Extracted page text data:
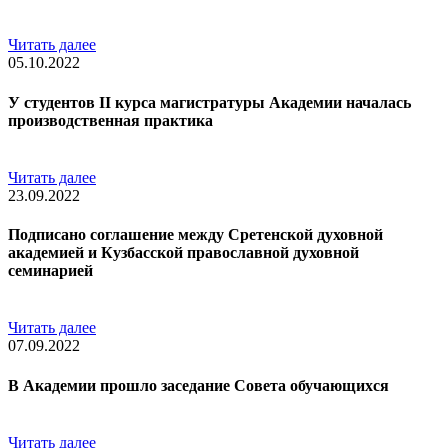
Читать далее
05.10.2022
У cтудентов II курса магистратуры Академии началась
производственная практика
Читать далее
23.09.2022
Подписано соглашение между Сретенской духовной
академией и Кузбасской православной духовной
семинарией
Читать далее
07.09.2022
В Академии прошло заседание Совета обучающихся
Читать далее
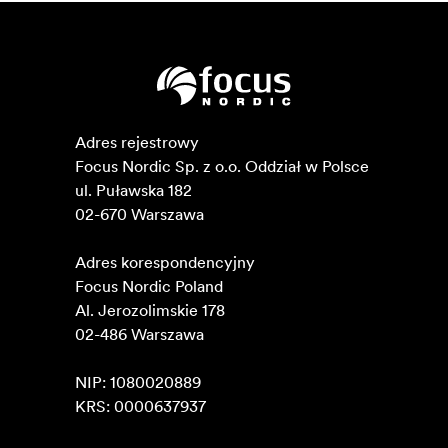
Adres rejestrowy

Focus Nordic Sp. z o.o. Oddział w Polsce 

ul. Puławska 182

02-670 Warszawa 

Adres korespondencyjny

Focus Nordic Poland

Al. Jerozolimskie 178

02-486 Warszawa

NIP: 1080020889

KRS: 0000637937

THE TASK -> Would you please return all lines of the data that include the word "Nordic"?

WRITTEN SOLUTION ->
Focus Nordic Sp. z o.o. Oddział w Polsce 
Focus Nordic Poland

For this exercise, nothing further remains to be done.